• Task prompt
Pull every line with "team" from the data.

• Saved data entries
※ ※ ※
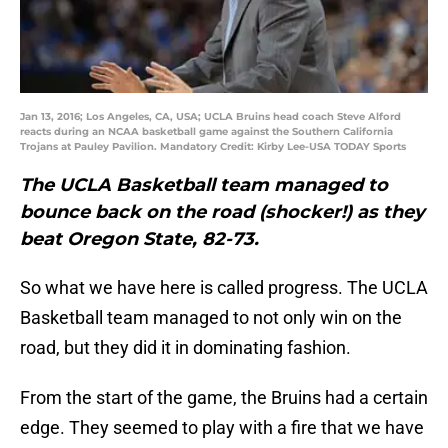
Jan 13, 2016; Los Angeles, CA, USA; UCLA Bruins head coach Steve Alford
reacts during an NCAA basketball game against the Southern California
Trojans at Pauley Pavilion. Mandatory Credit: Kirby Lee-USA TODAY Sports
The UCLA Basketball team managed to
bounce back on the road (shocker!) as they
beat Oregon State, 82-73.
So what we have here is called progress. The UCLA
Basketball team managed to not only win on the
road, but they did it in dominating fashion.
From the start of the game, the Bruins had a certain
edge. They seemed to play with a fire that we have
※ ※ ※
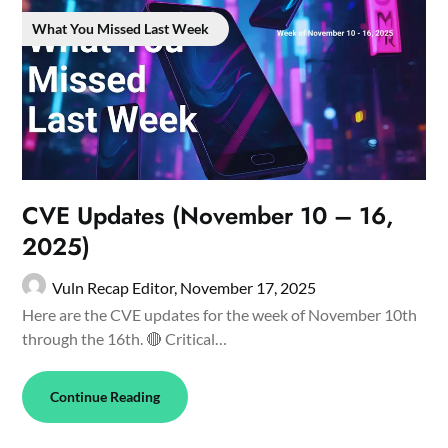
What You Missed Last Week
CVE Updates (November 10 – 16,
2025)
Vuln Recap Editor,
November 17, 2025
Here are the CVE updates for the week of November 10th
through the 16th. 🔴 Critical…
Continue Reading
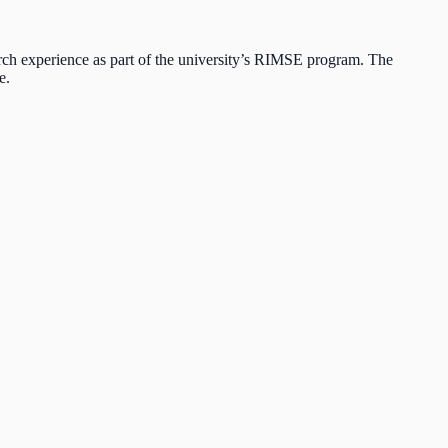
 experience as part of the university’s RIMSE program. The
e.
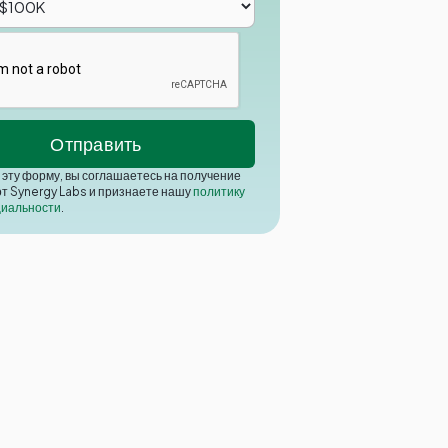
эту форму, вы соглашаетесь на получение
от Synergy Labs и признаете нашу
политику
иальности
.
※ ※ ※
• Response to the exercise
The UCLA Basketball team managed to
Basketball team managed to not only win on the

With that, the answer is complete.